The dahlias - well I have pulled off the eaten leaves and cut off the dead heads so there is no evidence of their trauma left at all.
Two tubers of these dahlias were given to me by my next door neighbour four years ago and I have lifted them and planted them out each year after giving them time to rest and now I have hundreds of them - if you can see the slope of the path in the background of the top one of these two pictures (click on the photo to make it easier to see) you may be able to see plants beside the post and tree and bush - I have planted even more tubers down that edge of our block. They were planted much later so they will be flowering after these ones in the foreground have finished.
What happened to the rose?
The rose was pruned below the damaged area - it is on the right of this picture, at the front, it has since had two new flowers and you may be able to see the red new growth appearing just above my signature. So the rose has recovered too.
I did despair of my flowering gum. It certainly looked as if the bugs had climbed right inside the cups that hold the flowers and eaten everything - but one branch managed to escape the invaders - incredibly the swarm was in a distinct strip across the garden and some plants were totally unaffected while others were ruined (or so I thought.). Here is the surviving flowering branch of my gum tree (Eucalyptus).

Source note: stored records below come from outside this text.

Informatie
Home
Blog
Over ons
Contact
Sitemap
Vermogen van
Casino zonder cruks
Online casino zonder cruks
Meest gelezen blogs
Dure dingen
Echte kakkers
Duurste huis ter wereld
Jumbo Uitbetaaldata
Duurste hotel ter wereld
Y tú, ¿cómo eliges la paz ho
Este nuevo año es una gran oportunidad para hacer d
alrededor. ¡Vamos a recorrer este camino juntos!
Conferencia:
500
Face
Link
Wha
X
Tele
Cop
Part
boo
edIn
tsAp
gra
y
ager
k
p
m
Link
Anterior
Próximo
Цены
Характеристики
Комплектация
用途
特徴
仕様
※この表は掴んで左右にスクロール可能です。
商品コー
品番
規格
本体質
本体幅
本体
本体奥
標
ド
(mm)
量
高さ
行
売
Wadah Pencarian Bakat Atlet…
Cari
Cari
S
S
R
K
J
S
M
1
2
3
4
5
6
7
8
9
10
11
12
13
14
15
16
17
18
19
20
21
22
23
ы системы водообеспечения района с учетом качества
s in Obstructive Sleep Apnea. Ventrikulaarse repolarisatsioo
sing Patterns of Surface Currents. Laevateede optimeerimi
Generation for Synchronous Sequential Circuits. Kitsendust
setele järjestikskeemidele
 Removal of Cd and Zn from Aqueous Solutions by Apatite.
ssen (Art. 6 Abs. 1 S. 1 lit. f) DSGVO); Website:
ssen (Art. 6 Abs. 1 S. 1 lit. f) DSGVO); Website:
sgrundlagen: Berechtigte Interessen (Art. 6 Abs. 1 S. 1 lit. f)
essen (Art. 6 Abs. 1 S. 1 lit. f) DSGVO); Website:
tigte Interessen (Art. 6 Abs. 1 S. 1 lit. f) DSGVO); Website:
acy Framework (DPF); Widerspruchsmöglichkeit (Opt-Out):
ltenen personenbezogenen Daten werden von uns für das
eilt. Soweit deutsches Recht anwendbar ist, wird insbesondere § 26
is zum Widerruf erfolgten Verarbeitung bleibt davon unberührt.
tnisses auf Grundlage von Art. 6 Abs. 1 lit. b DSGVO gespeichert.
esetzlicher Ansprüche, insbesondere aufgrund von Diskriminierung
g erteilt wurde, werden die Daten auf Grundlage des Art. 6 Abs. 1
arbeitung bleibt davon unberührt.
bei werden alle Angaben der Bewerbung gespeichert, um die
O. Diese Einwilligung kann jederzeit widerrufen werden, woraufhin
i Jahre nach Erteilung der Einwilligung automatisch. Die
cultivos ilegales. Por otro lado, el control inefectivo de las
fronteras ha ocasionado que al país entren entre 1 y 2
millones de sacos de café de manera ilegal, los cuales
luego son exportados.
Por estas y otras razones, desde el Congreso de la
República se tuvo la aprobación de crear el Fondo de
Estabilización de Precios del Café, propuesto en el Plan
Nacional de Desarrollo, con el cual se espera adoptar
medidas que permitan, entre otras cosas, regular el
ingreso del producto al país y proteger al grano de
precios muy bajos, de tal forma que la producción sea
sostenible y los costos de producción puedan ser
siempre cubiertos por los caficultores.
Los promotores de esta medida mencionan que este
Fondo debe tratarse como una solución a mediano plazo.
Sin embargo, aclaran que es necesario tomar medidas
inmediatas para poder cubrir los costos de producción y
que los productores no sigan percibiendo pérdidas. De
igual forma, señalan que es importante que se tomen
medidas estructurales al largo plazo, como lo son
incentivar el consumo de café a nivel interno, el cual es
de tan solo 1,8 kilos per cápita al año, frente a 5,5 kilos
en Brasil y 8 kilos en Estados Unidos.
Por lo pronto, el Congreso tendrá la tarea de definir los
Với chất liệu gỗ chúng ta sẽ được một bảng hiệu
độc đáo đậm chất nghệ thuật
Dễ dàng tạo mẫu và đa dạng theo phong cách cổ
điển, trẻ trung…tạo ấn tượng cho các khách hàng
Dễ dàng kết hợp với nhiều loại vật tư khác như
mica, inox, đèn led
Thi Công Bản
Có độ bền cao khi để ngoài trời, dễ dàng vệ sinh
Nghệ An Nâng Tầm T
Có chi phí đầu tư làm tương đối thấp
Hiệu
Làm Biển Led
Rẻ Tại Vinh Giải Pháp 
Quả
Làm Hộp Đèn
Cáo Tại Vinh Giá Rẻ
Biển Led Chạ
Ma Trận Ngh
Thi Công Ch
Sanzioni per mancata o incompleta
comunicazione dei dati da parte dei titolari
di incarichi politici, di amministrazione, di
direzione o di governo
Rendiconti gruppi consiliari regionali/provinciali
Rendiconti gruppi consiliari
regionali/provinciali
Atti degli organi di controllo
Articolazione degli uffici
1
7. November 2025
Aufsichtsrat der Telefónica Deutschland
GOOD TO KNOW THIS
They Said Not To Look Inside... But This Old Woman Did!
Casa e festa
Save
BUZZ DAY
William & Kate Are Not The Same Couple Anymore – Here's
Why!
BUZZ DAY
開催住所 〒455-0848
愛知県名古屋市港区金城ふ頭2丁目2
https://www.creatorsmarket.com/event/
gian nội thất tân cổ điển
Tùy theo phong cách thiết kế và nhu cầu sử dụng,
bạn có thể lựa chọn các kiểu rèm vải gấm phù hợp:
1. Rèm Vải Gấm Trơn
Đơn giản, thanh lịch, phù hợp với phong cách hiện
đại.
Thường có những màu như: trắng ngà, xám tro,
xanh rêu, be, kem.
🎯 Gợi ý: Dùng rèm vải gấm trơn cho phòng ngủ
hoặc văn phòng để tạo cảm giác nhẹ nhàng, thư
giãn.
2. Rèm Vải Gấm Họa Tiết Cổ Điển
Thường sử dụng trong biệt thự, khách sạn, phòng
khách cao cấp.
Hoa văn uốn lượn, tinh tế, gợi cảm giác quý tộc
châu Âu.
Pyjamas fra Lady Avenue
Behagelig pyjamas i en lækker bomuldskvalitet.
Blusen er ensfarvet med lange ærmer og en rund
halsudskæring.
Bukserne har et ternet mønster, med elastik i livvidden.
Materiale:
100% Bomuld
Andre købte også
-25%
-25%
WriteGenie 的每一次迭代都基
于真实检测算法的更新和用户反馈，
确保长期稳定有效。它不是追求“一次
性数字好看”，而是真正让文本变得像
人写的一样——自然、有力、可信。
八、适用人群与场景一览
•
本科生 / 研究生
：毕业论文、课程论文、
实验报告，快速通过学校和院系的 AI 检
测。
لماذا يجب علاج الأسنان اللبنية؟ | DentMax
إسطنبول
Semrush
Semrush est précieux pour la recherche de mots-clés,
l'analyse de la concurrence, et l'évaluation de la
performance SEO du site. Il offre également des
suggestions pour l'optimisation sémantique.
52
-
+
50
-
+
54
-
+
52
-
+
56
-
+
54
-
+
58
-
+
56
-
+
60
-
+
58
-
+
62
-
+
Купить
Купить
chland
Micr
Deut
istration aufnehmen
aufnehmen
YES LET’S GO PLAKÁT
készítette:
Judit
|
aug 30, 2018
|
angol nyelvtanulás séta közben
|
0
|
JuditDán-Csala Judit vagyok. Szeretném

So, with a lighter heart I wander around my garden - there is still the odd beetle to be seen but I am not one to use sprays and the birds and lizards and frogs and things are working hard to keep the garden looking good. We have recently added a huge white crane to the birds that check out my flowering part of the garden and I would imagine that he would eat plenty of bugs and nasties! He would stand as high as the shoulders of my seven year old granddaughter! What a magnificent creature!